### WORK TO COMPLETE
Extend the rant about why the characters went back to the island, picking up after its final sentence.

### PAGE TEXT
A rant on “Why did they go back?”
This is a little rant I have about something that is bugging me.
We know that Sun has Jin on the island. And we know that Sayid was not on the plane by choice (or was he?) My problem is why do some of the other characters go back? But it’s not like the remaining O6 cared enough about people they had known for only 100 or so days to risk their own lives and families to save.
Hurley did live in a mental hospital, but he still has a family, and we know he hates/hated the island, possibly more than any other living chracter on the show. I cannot see only a vision from Charlie make him go back to the island. His case is the one that bugs me the most. There had to be some ultimatum or death threat to cause him to return. I cannot see him going back to the place he hates most to save some people who may not be alive.
Sun still has her daughter, a future family. I guess it’s different for her, though, as she must find he husband who she thought was dead for 3 years.
Jack has his mother (even if she may not be the most “interesting” person); and the girl he loves off the island, who is caring for his half-nephew – whether he knows this or not, he treated Aaron like a son the time they were together – yet he convinces Kate to come with him to the island. Unless Jack’s personality is to “save” people who are not as important to him as Kate and Aaron – I don’t see why he feels inclined to go back to the island to save them.

### GIVEN DATA
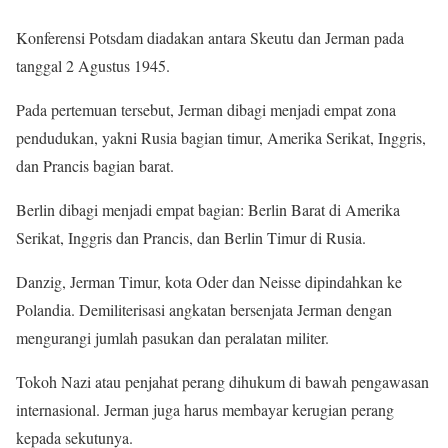
Konferensi Potsdam diadakan antara Skeutu dan Jerman pada
tanggal 2 Agustus 1945.
Pada pertemuan tersebut, Jerman dibagi menjadi empat zona
pendudukan, yakni Rusia bagian timur, Amerika Serikat, Inggris,
dan Prancis bagian barat.
Berlin dibagi menjadi empat bagian: Berlin Barat di Amerika
Serikat, Inggris dan Prancis, dan Berlin Timur di Rusia.
Danzig, Jerman Timur, kota Oder dan Neisse dipindahkan ke
Polandia. Demiliterisasi angkatan bersenjata Jerman dengan
mengurangi jumlah pasukan dan peralatan militer.
Tokoh Nazi atau penjahat perang dihukum di bawah pengawasan
internasional. Jerman juga harus membayar kerugian perang
kepada sekutunya.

### REPLY
To talk about Sayid, under the assumption that he purposely got arrested to get on the plane (go with me here), we know he had a rivalry with Sawyer; he never got too close to Juliet; he thinks Jin is dead; he never liked the freighter people; I can’t remember whether he went with Locke or Jack, but I don’t think he likes Locke enough to go back for him; and he lost one of the loves of his live – in Shannon – on the island. Now why would he want to go back to the place where he lost a love, to save people that I just explained he doesn’t fancy. If Sayid’s story tells us he purposely got arrested, they better tell us something that I am missing, because he has no personal interest or business on the island.
And Kate, she was being bugged by the lawyer, but she had no trouble with the police anymore, and could start to live a normal life, with Jack, and with or without Aaron, who isn’t even hers. But she decides to ditch (this is up to speculation) Aaron, and decides to go back. If she did not ditch Aaron, as she seems so heart-broken about it, the fugitive in her would not run from her problem; she would do everything and anything she could – legal or not – to get him back, much like we see with the toy plane. If she was willing to murder/backstab/manipulate people for a 5×3 inch piece of plastic, I cannot imagine what she would do for a living human CHILD who she treats as her own (I’m sure mothers could relate to this), and I cannot believe that her decision is to run away from the problem and back to the island, and not to get her ‘son’ back.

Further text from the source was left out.